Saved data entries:
====

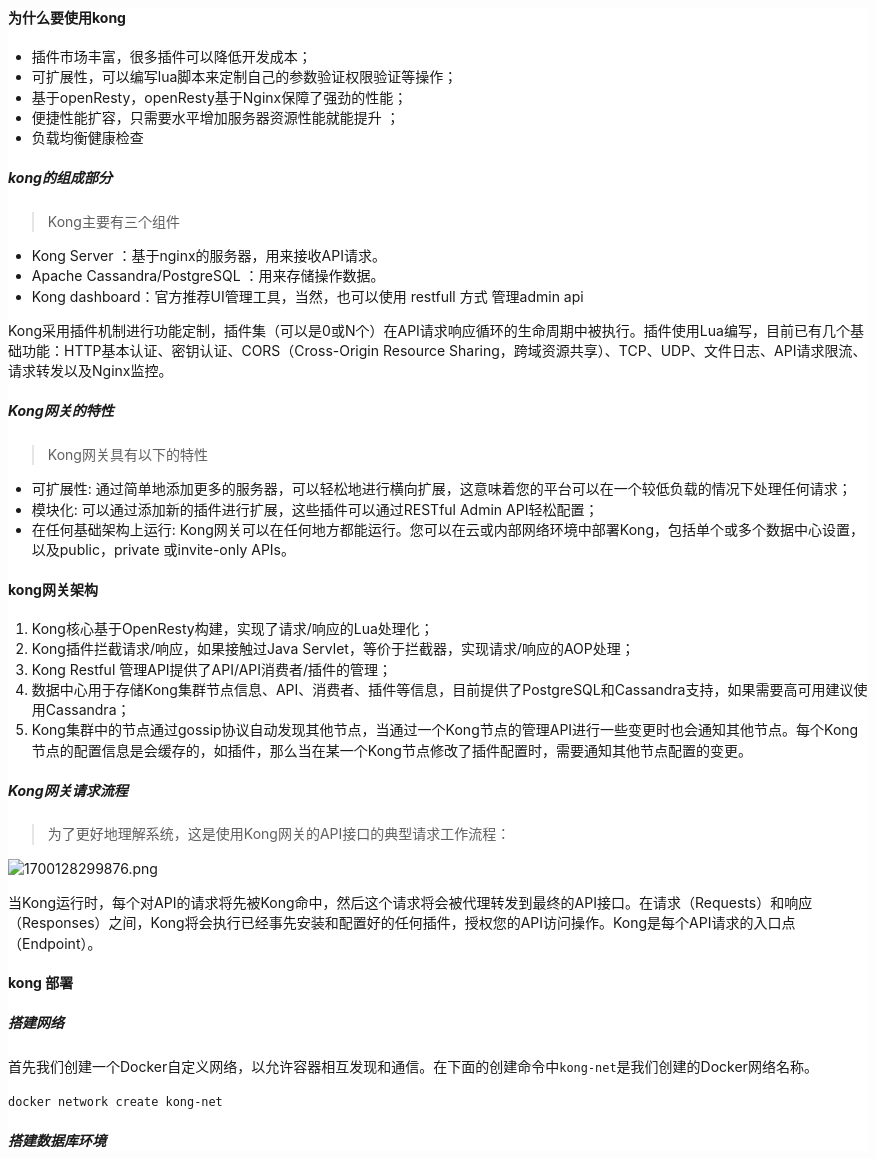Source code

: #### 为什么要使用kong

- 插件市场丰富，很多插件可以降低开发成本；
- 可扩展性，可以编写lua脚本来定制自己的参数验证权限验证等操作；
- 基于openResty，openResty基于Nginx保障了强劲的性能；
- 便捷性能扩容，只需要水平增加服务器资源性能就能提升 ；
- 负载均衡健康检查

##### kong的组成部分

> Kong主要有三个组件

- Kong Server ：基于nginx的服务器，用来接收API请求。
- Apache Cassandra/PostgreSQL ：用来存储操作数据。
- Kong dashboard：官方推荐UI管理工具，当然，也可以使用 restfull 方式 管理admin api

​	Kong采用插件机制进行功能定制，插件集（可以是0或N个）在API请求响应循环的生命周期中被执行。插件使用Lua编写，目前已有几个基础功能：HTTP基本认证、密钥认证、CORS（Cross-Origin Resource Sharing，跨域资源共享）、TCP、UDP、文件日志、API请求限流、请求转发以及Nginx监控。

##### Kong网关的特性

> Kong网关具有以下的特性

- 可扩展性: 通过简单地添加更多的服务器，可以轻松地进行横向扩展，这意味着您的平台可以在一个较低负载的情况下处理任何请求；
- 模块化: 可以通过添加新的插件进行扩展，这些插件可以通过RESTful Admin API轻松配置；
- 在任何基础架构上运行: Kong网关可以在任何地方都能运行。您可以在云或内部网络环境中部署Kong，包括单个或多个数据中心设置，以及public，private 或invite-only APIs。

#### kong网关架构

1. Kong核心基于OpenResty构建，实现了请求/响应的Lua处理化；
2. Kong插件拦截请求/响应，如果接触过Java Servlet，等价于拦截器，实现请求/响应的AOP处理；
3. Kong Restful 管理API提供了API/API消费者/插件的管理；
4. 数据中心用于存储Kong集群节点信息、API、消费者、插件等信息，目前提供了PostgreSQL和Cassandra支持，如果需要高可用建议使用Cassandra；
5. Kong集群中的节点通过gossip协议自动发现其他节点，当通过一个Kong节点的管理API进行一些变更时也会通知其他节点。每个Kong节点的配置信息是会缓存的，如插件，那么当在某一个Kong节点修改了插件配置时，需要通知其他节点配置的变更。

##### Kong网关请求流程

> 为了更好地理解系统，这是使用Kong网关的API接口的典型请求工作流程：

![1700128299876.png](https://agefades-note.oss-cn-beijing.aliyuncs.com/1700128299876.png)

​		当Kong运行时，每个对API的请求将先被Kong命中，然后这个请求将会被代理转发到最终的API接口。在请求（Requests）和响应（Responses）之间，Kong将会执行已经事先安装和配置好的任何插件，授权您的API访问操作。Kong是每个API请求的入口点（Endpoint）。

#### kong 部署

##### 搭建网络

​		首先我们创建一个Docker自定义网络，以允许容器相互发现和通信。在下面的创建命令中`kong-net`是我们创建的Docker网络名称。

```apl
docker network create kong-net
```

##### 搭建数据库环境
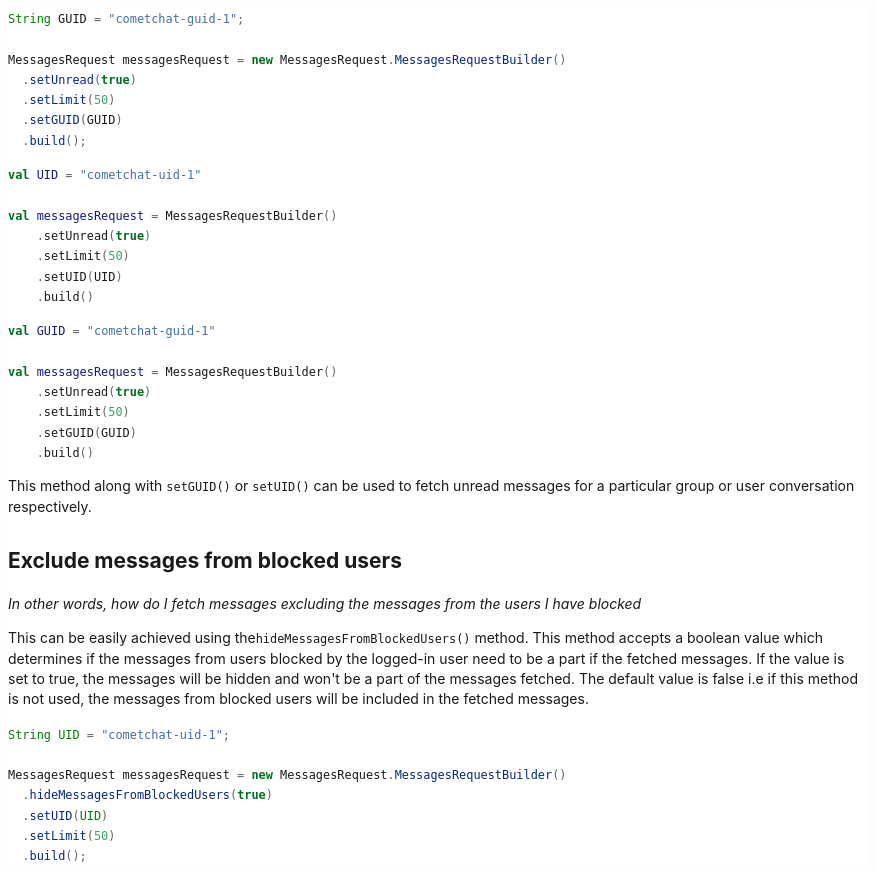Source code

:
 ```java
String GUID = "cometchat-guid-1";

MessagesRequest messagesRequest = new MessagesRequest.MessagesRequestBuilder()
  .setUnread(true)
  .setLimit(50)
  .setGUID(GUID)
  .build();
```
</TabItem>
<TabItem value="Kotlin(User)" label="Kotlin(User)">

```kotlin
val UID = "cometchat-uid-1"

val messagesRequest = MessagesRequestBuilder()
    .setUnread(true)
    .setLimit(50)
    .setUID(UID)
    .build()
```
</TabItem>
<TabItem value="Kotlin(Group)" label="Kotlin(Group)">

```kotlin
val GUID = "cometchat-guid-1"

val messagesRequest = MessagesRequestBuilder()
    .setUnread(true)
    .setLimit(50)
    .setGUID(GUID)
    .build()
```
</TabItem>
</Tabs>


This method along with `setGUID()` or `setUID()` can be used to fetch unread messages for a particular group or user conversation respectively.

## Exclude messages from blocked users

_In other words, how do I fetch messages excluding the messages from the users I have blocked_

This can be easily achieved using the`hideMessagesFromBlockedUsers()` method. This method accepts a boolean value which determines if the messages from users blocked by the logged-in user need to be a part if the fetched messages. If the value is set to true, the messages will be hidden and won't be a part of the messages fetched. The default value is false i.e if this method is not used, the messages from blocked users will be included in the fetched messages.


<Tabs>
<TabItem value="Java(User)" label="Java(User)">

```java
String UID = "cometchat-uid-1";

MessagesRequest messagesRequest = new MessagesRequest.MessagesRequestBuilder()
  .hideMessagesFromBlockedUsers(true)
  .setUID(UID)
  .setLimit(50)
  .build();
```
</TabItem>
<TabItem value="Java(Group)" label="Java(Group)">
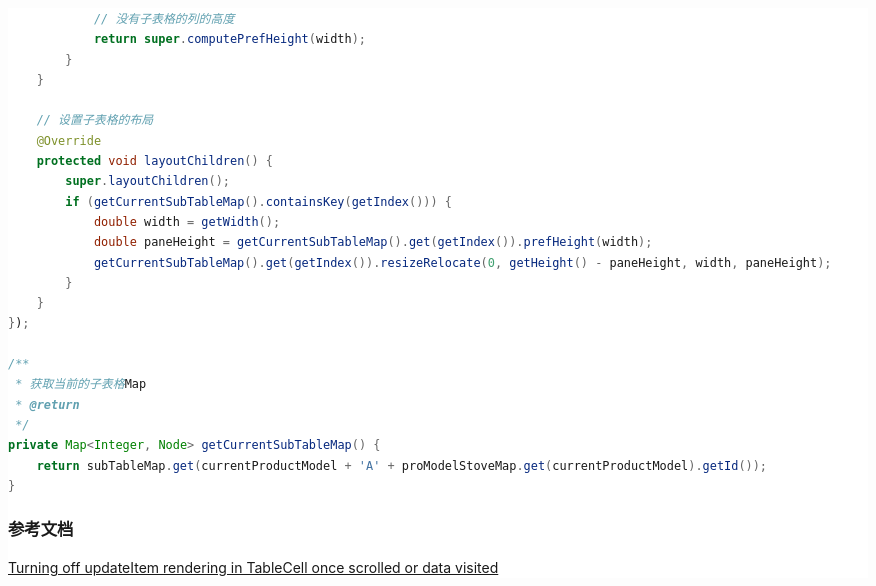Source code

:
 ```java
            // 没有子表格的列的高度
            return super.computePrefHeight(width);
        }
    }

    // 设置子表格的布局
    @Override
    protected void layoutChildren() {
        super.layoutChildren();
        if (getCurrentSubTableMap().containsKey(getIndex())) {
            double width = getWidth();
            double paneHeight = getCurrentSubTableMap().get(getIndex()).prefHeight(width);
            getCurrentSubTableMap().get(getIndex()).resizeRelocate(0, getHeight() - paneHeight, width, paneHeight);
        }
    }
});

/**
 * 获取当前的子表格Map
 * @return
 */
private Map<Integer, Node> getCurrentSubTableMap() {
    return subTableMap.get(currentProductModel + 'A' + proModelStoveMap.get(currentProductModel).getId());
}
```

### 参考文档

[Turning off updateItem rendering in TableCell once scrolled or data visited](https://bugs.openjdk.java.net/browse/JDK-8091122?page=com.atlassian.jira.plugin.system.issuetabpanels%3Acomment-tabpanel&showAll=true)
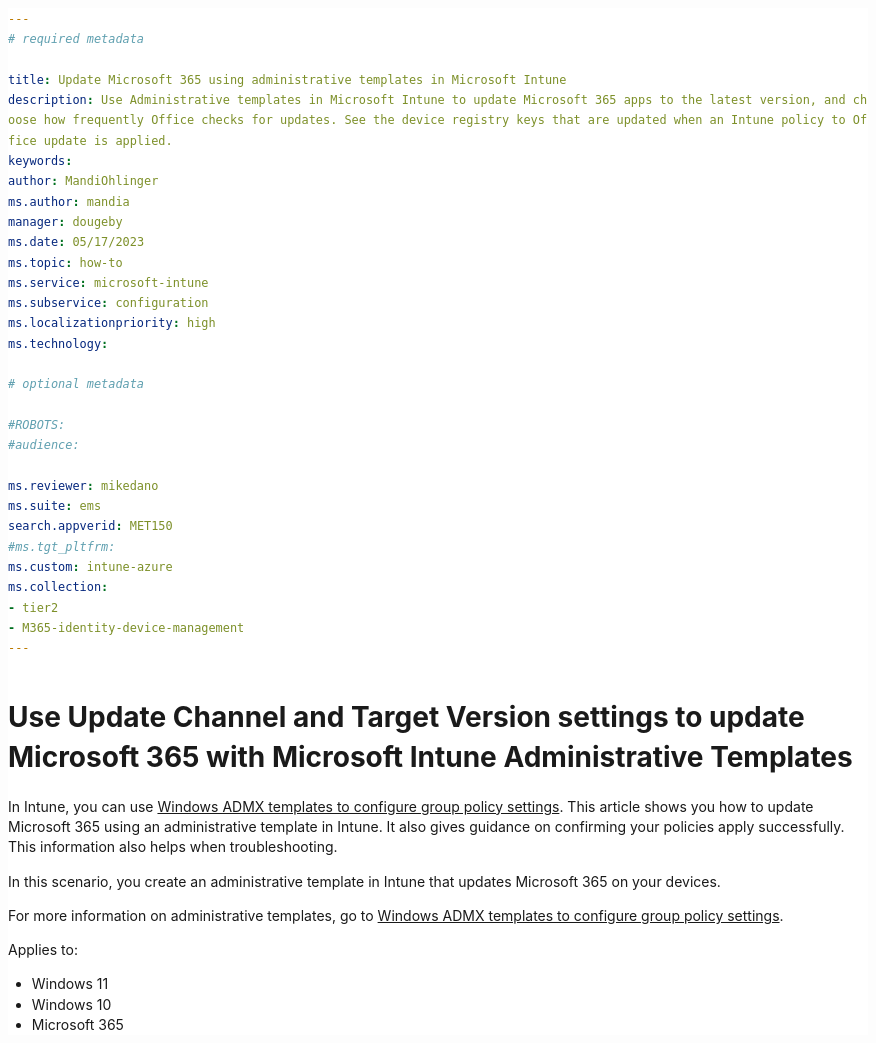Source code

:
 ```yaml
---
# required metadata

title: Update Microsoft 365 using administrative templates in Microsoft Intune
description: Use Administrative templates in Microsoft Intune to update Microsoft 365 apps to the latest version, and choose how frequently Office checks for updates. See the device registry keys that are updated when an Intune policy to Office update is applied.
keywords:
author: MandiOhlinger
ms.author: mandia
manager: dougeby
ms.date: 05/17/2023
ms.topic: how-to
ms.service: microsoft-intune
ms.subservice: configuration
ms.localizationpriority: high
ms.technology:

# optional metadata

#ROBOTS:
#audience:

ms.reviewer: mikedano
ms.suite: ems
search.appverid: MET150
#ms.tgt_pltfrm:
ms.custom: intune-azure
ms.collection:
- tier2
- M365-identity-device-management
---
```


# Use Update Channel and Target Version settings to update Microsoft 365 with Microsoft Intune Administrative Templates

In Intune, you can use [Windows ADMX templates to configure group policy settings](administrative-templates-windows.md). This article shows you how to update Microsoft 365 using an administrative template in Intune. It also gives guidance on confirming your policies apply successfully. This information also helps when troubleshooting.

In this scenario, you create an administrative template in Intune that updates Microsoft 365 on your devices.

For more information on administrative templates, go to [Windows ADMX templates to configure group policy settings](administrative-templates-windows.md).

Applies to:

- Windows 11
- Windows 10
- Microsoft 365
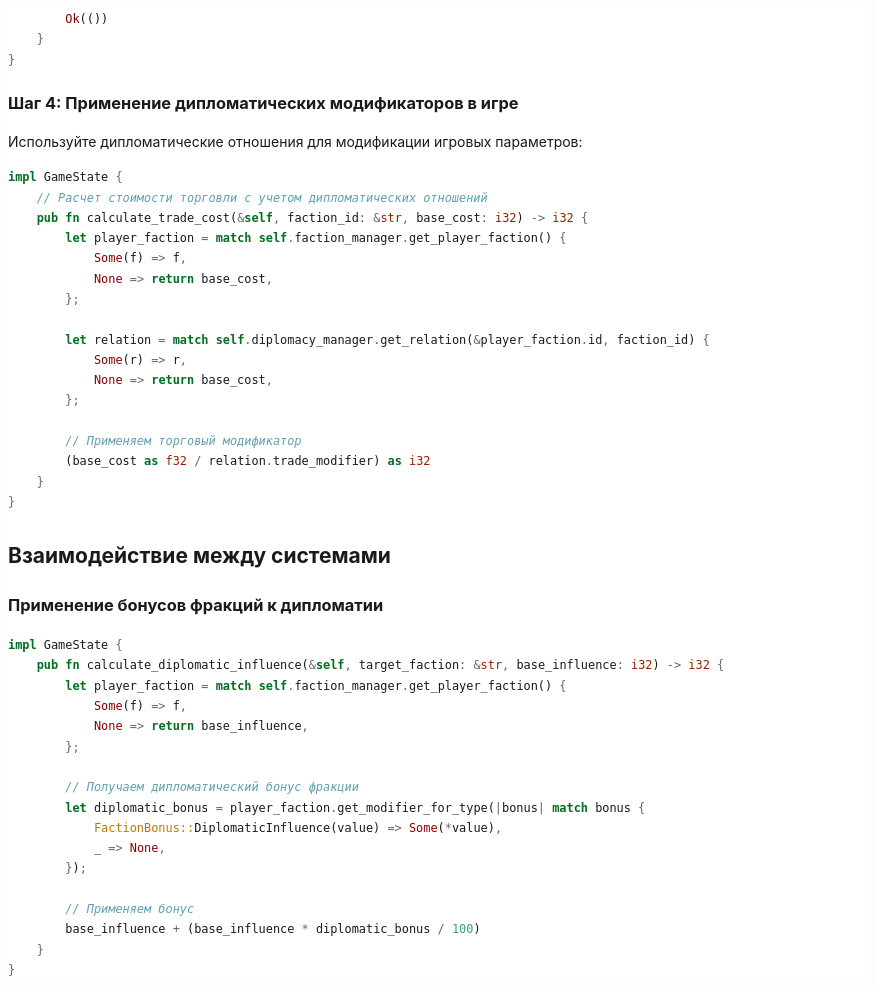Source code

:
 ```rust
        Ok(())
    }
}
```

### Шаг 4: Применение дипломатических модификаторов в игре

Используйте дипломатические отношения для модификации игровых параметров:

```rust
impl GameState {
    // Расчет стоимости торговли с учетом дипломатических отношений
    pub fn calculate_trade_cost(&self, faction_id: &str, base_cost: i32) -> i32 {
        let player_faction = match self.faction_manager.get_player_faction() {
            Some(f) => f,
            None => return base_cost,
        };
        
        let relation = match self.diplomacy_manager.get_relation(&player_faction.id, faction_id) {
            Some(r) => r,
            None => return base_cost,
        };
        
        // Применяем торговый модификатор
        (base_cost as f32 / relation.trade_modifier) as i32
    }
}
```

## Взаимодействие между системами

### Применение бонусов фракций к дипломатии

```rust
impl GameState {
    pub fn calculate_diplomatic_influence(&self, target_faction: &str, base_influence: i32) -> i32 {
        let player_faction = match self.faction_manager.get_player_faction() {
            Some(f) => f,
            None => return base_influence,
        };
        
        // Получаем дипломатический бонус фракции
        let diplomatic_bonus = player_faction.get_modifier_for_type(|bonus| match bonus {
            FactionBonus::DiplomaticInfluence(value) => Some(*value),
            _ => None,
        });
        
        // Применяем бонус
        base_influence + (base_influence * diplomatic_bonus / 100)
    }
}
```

====

* _Action item_
Could you return every line from the entries above in which the string "when" occurs?

* _Result_
description: Use Administrative templates in Microsoft Intune to update Microsoft 365 apps to the latest version, and choose how frequently Office checks for updates. See the device registry keys that are updated when an Intune policy to Office update is applied.
In Intune, you can use [Windows ADMX templates to configure group policy settings](administrative-templates-windows.md). This article shows you how to update Microsoft 365 using an administrative template in Intune. It also gives guidance on confirming your policies apply successfully. This information also helps when troubleshooting.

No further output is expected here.